>> begin SUPPLIED RECORDS

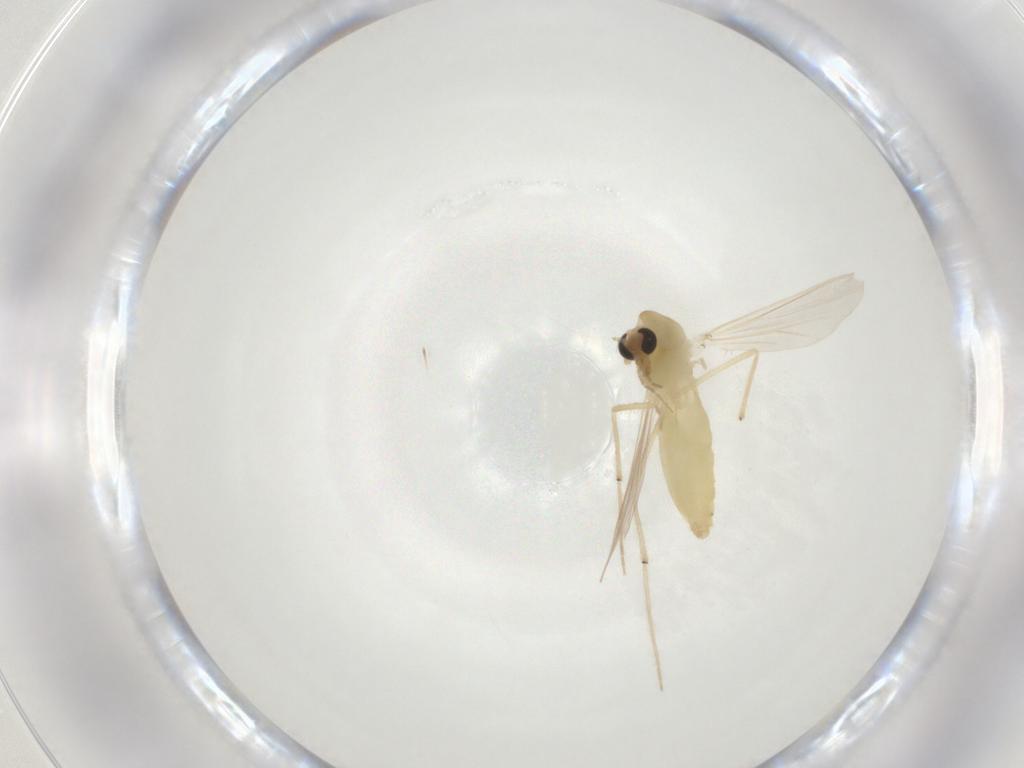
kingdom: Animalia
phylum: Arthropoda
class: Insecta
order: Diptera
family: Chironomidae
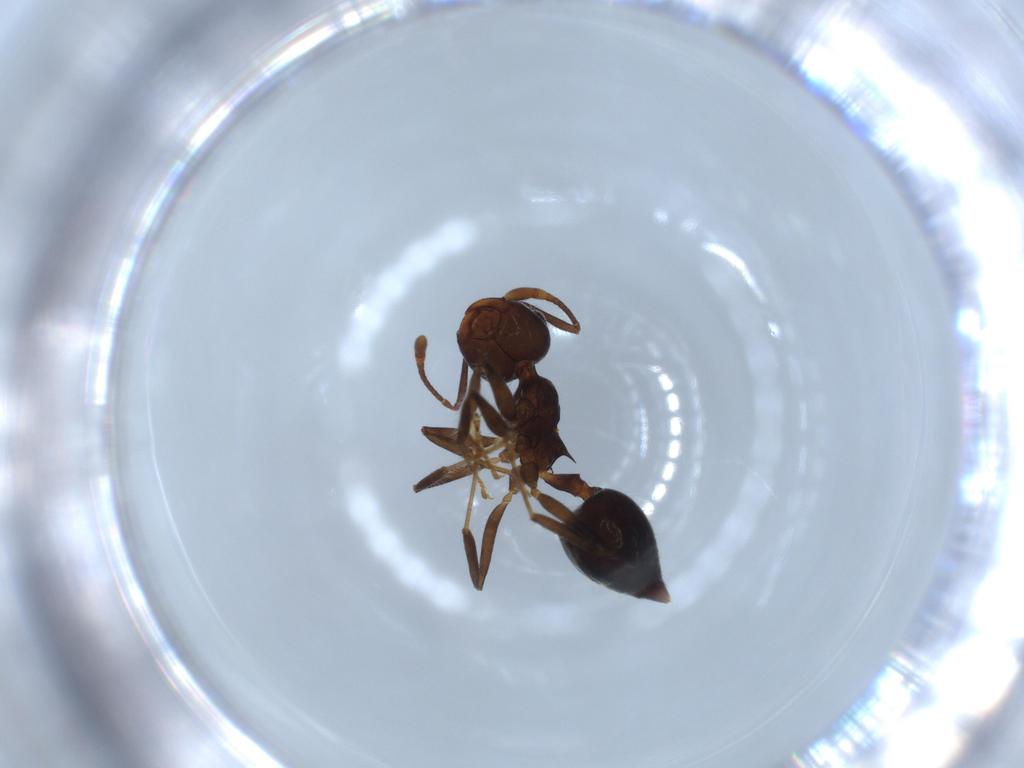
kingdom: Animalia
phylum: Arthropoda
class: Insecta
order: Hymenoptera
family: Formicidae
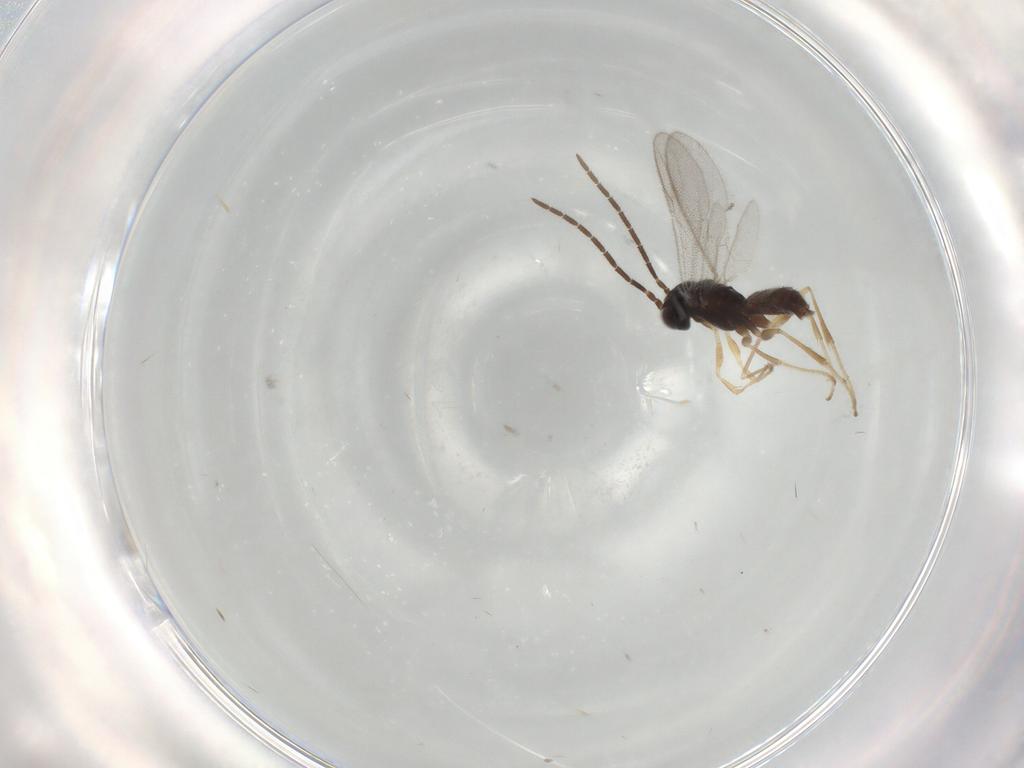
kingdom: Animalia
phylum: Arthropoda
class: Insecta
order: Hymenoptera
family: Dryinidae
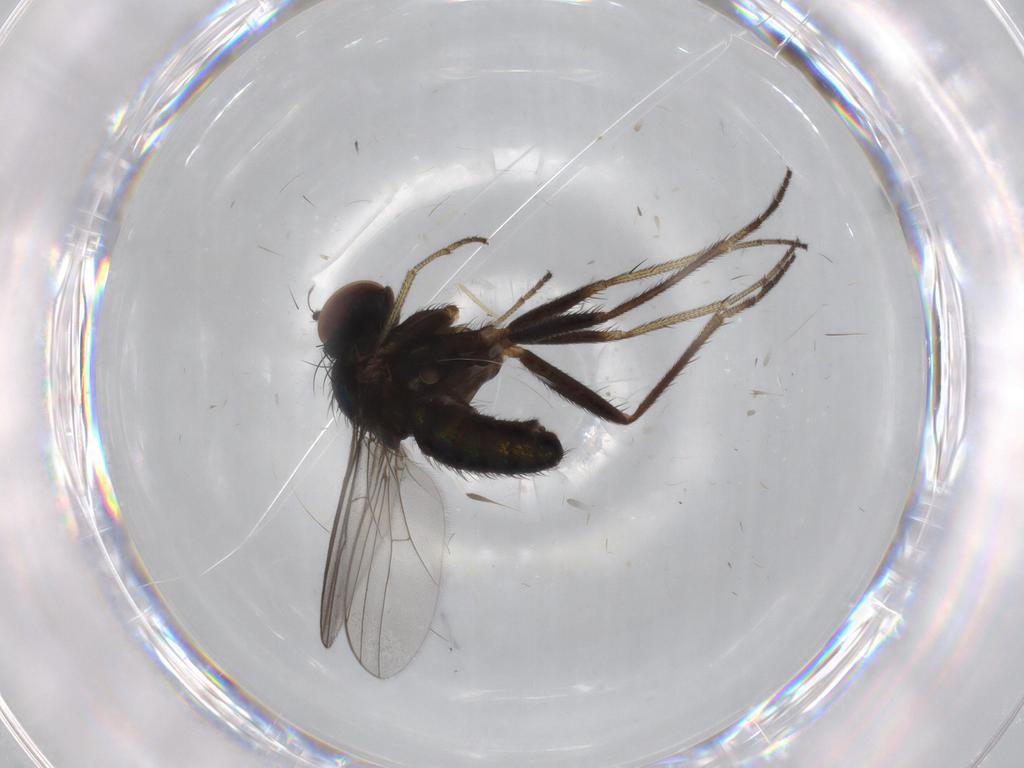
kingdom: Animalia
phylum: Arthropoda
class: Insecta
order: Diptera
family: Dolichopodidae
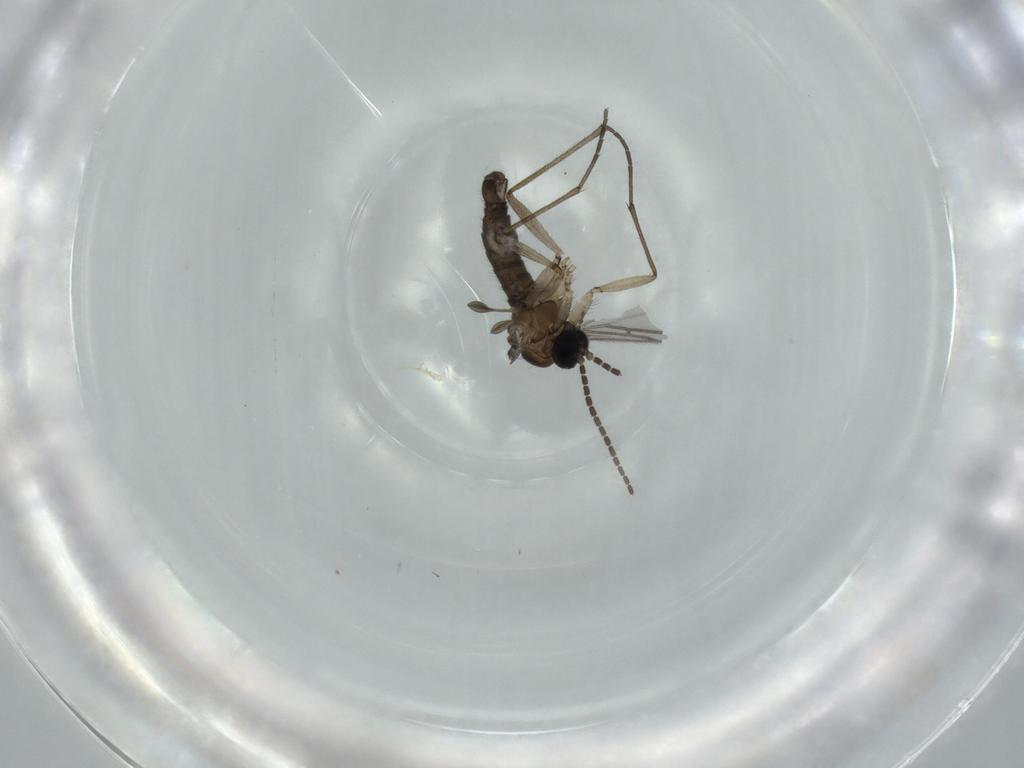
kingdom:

>> end SUPPLIED RECORDS
>> begin SUPPLIED RECORDS

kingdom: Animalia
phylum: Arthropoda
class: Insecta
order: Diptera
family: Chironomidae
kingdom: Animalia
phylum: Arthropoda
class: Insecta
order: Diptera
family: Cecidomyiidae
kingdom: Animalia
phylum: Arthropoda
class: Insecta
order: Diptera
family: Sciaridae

>> end SUPPLIED RECORDS

- _INSTRUCTIONS TO FOLLOW_:
How many lines of the material above contain the string "family", with case counting? Reply with the number only.

- _SOLUTION TO THE EXERCISE_:
7